Carla Montez sat up, holding the covers to her chin, pointed a scarlet-nailed finger at Lew.

“I want a divorce!” she screamed. “Tell Oscar to write this louse out of the script for screening no later than Friday in the late early mid-afternoon segment!”

“Now, Carla, baby, you know that’s impossible,” Abe Katz, the makeup man soothed, reaching past Fleischpultzer’s bulk to adjust the star’s eyelashes.

“I’m sorry, Hugo,” Lew said. “I just got a little mixed up for a second. You know how it’s been since we went to nonstop sitcom: a three hour shift at home, three on the set, half my meals here, half there, barely time to scan the scripts—”

“See?” Carla shrilled. “He practically admits he prefers being with that blowsy dame he’s supposedly married to—”

“I do not—I mean Marta’s no blowsier than you are!” Lew flared. “I mean, neither one of you is blowsy! And I love being cooped up with you in this make-believe egg crate for half my life!”

“The kids!” Carla sobbed. “What will become of the kids? Joey, and little Suzie, and that new one, Irving or whatever, that we hired last week for the cousin!”

“Rusty, his air name is,” Hugo boomed. “Carla’s right, we got to think of the little ones. We don’t want to go making a broken home out of a fine American family, which it’s the favorite escape of millions, just over a little misunderstanding like this. Lew, I’ll give you one more chance—”

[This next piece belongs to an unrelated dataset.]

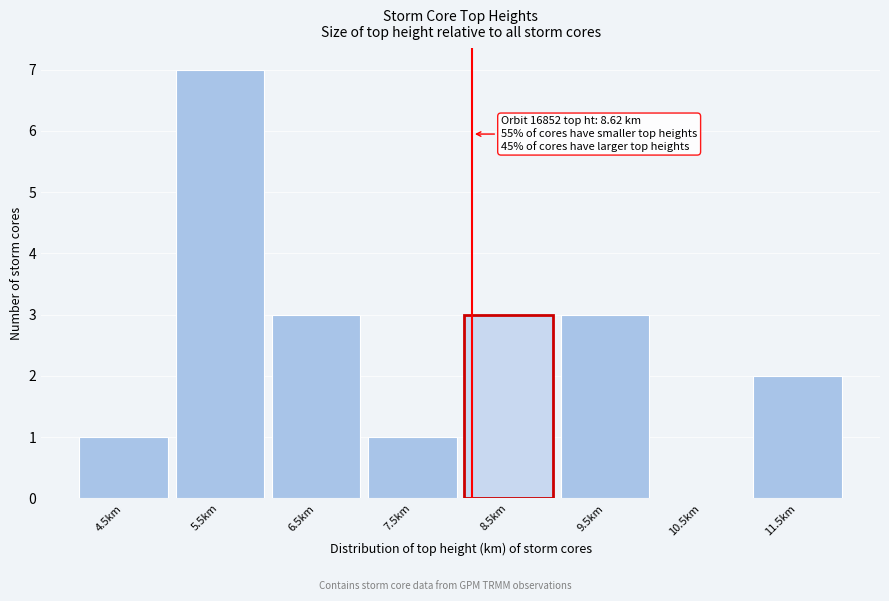

Reading right to left, transcribe all the data shown in this chart.

11.5km=2	10.5km=0	9.5km=3	8.5km=3	7.5km=1	6.5km=3	5.5km=7	4.5km=1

“Oh, no you won’t!” A furious contralto cut across the conversation. All eyes turned to the pert, green-eyed woman who had just burst onto the set. “I’ve watched my husband crawl into bed with that harpie for the last time! I’m here to scratch her eyes out!”

“Marta! No!” Lew, leaping from the bed, collided with Carla, leaping in the opposite direction. They struck the floor together, a confused mass of flailing limbs, complicated by the actress’ efforts to simultaneously escape, attack, and observe the conventions of modesty.

“Look at them—right in front of me!” Marta keened. “Lew! How could you!”

“Carla baby—watch the hairdo!” Abe Katz called.

“Quiet on the set!” Hugo’s bass roar dominated the scene. Carla came to her feet, swathed in the sheet, as Lew struggled to arrange a blanket, Navajo style, about himself.

“Now, Marta honey,” he said hastily. “Don’t leap to conclusions! It’s just that I was tuckered out from staying up late worrying about little Egbert. How is Eggie? Did he pull through the crisis OK?”

“You fiend!” Marta wailed. “Our son’s name is Augustus!”

“Ah—I was thinking of Augustus, of course.” Lew scrambled for verbal footing. “Today’s the day of the Little League tryouts, right? And—”

“Monster! You don’t know your real family from that horrible TV family of yours! It’s that nasty little midget that plays Sammy Osgood that’s the ball player! Our Augustus plays the violin!”

“Sure—I remember perfectly! And his sister, Cluster, is a whiz on the glockenspiel!”